There were two further A-League triumphs with Brisbane and the J-League with Yokohama in 2019 – their first in 15 years. But perhaps his finest hour was with Australia when he led them to the AFC Asian Cup in 2015, the nation’s only trophy outside Oceania. He also qualified for the 2014 and 2018 World Cups, resigning before the latter finals.
Talk to those who know Postecoglou and the same themes recur: self-assurance, steeliness, cool under pressure, remorselessness. He understands sacrifice and the meaning of an honest day’s work, mainly through his parents – Dimitrius or “Jim”, who died in 2018, and Voula.

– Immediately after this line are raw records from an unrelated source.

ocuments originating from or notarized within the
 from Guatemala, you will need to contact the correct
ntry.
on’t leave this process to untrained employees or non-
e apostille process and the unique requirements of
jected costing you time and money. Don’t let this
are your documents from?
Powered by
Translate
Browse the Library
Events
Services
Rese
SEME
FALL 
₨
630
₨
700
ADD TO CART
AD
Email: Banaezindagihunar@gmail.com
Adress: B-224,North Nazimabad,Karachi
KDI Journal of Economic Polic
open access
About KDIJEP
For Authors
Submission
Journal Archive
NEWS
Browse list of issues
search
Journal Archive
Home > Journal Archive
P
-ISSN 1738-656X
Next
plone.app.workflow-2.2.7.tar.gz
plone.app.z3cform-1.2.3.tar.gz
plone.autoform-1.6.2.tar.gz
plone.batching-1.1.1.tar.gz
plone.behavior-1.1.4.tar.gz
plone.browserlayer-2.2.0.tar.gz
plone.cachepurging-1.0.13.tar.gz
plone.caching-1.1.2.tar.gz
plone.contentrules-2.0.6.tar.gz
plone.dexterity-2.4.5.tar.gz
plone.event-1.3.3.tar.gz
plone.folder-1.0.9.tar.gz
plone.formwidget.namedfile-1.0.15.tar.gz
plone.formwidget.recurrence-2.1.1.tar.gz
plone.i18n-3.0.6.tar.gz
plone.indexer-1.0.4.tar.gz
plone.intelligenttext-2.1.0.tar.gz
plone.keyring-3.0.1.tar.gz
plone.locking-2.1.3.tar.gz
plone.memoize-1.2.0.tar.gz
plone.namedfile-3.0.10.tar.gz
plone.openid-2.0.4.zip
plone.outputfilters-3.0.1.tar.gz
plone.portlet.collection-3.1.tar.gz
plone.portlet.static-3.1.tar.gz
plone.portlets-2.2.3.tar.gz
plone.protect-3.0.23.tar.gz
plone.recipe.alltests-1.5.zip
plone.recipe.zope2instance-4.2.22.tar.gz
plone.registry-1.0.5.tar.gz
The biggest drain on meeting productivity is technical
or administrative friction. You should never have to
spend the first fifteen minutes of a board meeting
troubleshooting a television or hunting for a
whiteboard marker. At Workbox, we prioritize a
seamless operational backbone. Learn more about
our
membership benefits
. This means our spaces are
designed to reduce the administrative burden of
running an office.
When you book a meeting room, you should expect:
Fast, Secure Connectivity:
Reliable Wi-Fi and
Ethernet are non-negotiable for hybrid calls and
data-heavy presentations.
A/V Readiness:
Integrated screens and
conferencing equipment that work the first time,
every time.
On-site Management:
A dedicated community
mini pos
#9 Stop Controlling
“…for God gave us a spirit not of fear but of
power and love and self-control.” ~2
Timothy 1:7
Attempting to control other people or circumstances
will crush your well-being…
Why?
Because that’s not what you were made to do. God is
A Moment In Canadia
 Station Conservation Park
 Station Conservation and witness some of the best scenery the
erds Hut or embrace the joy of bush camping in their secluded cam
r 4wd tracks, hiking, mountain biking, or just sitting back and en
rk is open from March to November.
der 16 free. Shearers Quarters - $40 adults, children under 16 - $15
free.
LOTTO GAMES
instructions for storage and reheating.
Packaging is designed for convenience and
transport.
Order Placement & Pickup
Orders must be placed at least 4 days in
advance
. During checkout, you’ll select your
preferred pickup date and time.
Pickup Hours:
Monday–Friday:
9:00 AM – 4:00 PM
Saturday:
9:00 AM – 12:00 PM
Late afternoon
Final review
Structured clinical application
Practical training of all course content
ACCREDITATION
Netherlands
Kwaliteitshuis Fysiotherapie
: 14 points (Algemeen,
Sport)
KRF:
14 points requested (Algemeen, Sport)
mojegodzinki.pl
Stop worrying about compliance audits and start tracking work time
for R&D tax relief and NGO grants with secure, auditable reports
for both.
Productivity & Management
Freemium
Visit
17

They took him out of the military junta regime of Greece in 1970 when he was five to make a new life in Melbourne, arriving with nothing, not even the language. Life was tough and there will certainly be perspective when Postecoglou assesses the challenges he faces at Spurs.
The Harry Kane situation has evolved to the point where it is now assumed that he would like to leave, with Manchester United and Real Madrid circling. The captain, Hugo Lloris, is on record as saying he wants out.
The past season was a disaster. The fans are disillusioned. Postecoglou has been here before.